If a line includes the word "back", it belongs in the count; state the total for the data below and add nothing.

EXERCISE MATERIALS:

----------

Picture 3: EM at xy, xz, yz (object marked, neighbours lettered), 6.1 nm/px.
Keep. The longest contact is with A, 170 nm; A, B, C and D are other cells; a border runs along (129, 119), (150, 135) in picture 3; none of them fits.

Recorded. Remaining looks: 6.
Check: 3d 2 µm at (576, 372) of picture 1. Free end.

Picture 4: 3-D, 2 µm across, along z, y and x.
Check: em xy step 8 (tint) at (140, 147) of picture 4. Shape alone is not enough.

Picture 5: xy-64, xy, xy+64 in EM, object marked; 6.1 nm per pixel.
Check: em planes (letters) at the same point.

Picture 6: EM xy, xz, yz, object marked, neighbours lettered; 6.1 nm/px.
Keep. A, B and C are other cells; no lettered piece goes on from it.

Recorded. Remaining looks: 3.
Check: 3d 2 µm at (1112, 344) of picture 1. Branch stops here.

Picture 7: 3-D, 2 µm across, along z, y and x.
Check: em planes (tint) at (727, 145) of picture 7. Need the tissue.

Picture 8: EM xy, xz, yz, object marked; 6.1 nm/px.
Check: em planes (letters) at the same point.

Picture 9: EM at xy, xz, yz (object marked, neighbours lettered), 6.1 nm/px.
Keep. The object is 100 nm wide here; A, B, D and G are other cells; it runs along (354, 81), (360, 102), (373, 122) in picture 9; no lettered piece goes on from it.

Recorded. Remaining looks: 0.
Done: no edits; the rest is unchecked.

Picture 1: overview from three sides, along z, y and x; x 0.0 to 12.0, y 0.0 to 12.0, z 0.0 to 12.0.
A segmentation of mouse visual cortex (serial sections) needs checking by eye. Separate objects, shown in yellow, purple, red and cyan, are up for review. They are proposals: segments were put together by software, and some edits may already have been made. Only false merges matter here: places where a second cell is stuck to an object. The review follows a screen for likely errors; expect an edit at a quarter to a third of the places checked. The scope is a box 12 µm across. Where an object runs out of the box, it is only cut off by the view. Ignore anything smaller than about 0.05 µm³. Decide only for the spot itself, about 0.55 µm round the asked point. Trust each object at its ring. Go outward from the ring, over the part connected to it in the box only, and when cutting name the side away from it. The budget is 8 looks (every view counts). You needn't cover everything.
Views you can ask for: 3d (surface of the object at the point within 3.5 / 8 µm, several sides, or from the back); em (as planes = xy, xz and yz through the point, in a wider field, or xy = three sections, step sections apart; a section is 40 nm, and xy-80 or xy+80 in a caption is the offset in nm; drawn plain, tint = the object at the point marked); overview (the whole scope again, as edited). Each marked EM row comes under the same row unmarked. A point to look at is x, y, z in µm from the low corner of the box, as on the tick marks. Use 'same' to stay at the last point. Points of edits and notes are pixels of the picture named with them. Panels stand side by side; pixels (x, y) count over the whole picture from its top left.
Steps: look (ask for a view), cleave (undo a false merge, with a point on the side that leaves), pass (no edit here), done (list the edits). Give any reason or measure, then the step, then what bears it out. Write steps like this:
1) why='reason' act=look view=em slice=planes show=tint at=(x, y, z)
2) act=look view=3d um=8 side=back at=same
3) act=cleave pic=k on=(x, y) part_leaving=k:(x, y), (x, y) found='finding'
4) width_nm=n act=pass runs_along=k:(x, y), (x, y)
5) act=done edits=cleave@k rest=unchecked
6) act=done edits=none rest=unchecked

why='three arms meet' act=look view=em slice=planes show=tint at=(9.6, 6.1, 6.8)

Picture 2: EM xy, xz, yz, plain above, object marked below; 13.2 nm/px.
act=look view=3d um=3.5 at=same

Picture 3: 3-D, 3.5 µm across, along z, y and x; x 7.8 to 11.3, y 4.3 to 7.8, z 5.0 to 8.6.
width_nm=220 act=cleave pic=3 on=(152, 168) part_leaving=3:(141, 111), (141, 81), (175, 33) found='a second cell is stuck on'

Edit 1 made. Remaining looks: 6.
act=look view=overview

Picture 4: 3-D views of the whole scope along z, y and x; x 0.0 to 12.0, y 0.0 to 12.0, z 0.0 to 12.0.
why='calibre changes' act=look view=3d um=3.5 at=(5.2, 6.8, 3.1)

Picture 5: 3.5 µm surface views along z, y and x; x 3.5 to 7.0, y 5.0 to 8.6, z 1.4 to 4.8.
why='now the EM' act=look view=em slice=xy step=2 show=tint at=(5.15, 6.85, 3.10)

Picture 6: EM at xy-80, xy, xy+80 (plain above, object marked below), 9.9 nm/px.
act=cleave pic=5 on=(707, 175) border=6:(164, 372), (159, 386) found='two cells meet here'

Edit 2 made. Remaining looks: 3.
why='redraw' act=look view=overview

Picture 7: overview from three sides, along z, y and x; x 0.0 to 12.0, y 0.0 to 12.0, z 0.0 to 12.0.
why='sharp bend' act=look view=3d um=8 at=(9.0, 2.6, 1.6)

----------

EXPECTED ANSWER:
2